Bon connaisseur du monde arabe et spécialement de la péninsule, Larry Mitchell est un personnage haut en couleur qui égaie souvent les soirées un peu mornes des expatriés de Dubaï. Un de ses proches a coutume de dire que son exubérance naturelle frise souvent le « confidentiel défense ». Et c’est peut-être une des raisons pour lesquelles il a été rappelé aux Etats-Unis dès le 15 juillet dernier.
Une vingtaine de jours après les attentats du 11 septembre, dans un communiqué daté du 5 octobre 2001, la CIA qualifiait déjà de rumeurs sans fondement des informations selon lesquelles l’agence de renseignement avait eu, dans le passé des contacts avec Ben Laden et son entourage, notamment à l’époque de la guerre contre l’Union soviétique en Afghanistan. Il se trouve que ce communiqué de la CIA est en complète contradiction avec les déclarations officielles de plusieurs représentants de l’administration américaine elle-même.
La CIA et Ben Laden : une longue histoire
Un retour sur le passé est nécessaire et capital à double titre, tout d’abord historiquement, mais aussi parce qu’il permet de juger du sérieux de certains communiqués officiel.

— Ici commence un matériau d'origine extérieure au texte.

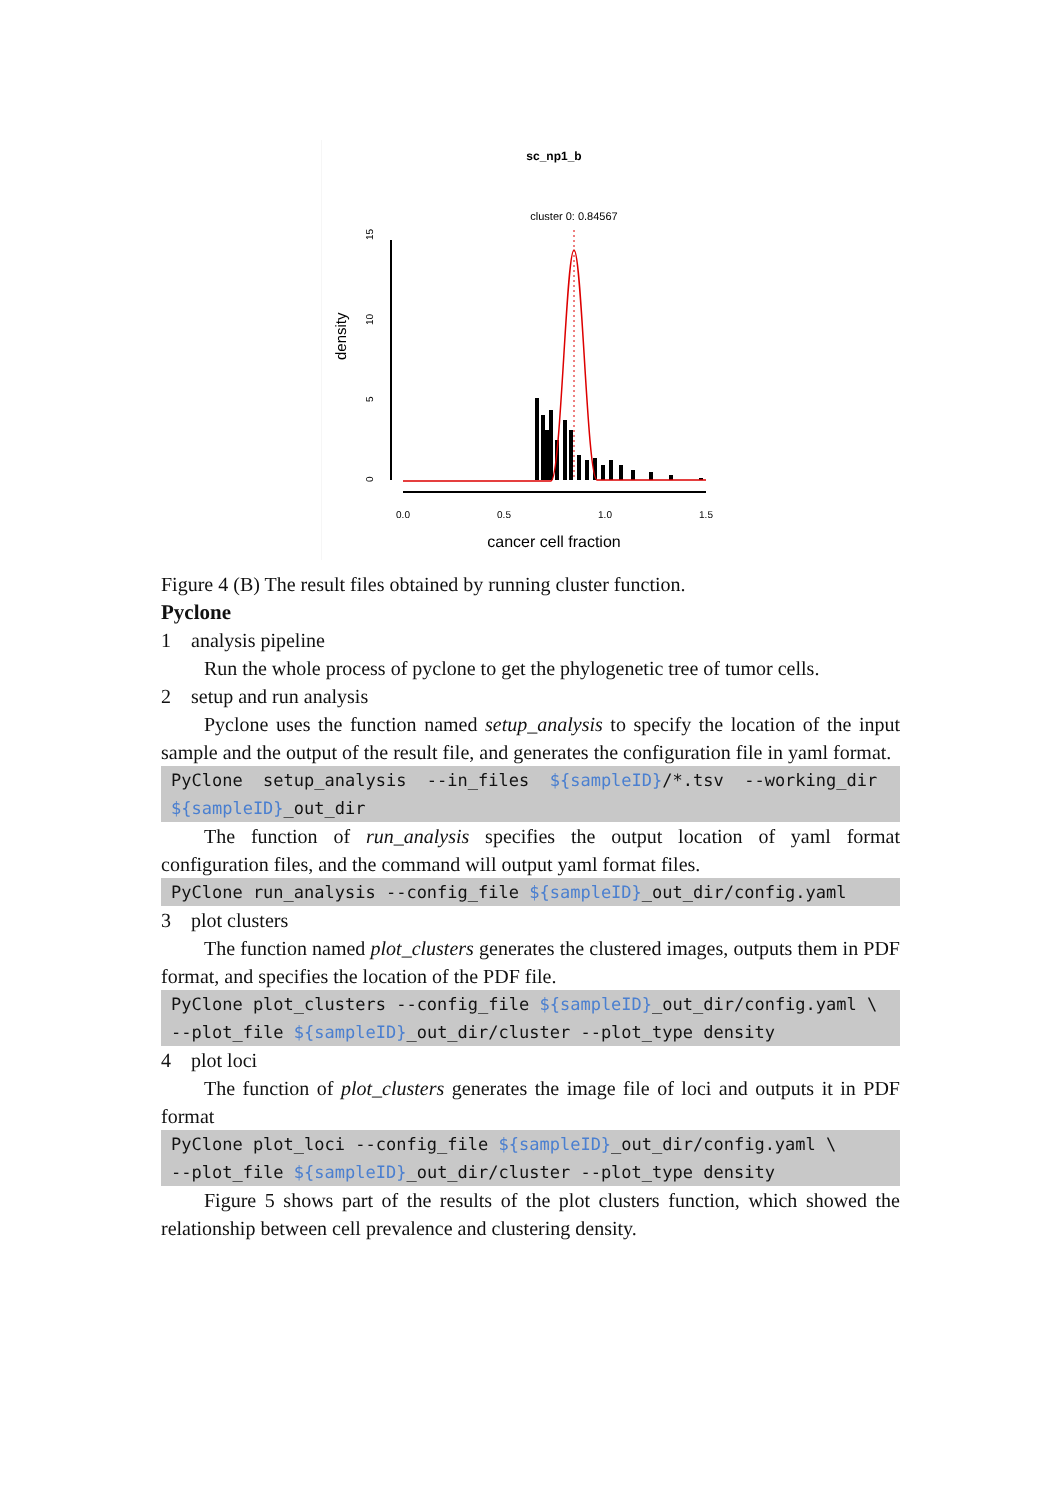sc_np1_b
cluster 0: 0.84567
15
10
5
0
density
0.0
0.5
1.0
1.5
cancer cell fraction
Figure 4 (B) The result files obtained by running cluster function.
Pyclone
1 analysis pipeline
Run the whole process of pyclone to get the phylogenetic tree of tumor cells.
2 setup and run analysis
Pyclone uses the function named setup_analysis to specify the location of the input sample and the output of the result file, and generates the configuration file in yaml format.
PyClone setup_analysis --in_files ${sampleID}/*.tsv --working_dir ${sampleID}_out_dir
The function of run_analysis specifies the output location of yaml format configuration files, and the command will output yaml format files.
PyClone run_analysis --config_file ${sampleID}_out_dir/config.yaml
3 plot clusters
The function named plot_clusters generates the clustered images, outputs them in PDF format, and specifies the location of the PDF file.
PyClone plot_clusters --config_file ${sampleID}_out_dir/config.yaml \
--plot_file ${sampleID}_out_dir/cluster --plot_type density
4 plot loci
The function of plot_clusters generates the image file of loci and outputs it in PDF format
PyClone plot_loci --config_file ${sampleID}_out_dir/config.yaml \
--plot_file ${sampleID}_out_dir/cluster --plot_type density
Figure 5 shows part of the results of the plot clusters function, which showed the relationship between cell prevalence and clustering density.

L’ancien directeur de la CIA, Robert Gates affirme dans ses mémoires que les services américains ont commencé a aider les moudjahidine afghans - dont les amis d’Oussama Ben Laden - six mois avant l’intervention soviétique...
Cette affirmation qui anéantit le communiqué de la CIA du 5 octobre dernier a été confirmée par Zbigniew Brzezinski, l’ancien conseiller à la sécurité du président Carter et je le cite : « Selon la version officielle de l’histoire, l’aide de la CIA aux Afghans a débuté courant 1980, c’est à dire après l’intervention soviétique du 24 décembre 1979. Mais la réalité gardée secrète jusqu’à présent est tout autre... » et poursuit Brzezinski « c’est le 3 juillet 1979 que le président Carter a signé la première directive sur l’assistance clandestine aux opposants du régime pro-soviétique de Kaboul. Et ce jour là, j’ai écrit une note au président pour lui expliquer qu’à mon avis cette aide allait entraîner une intervention militaire des soviétiques ».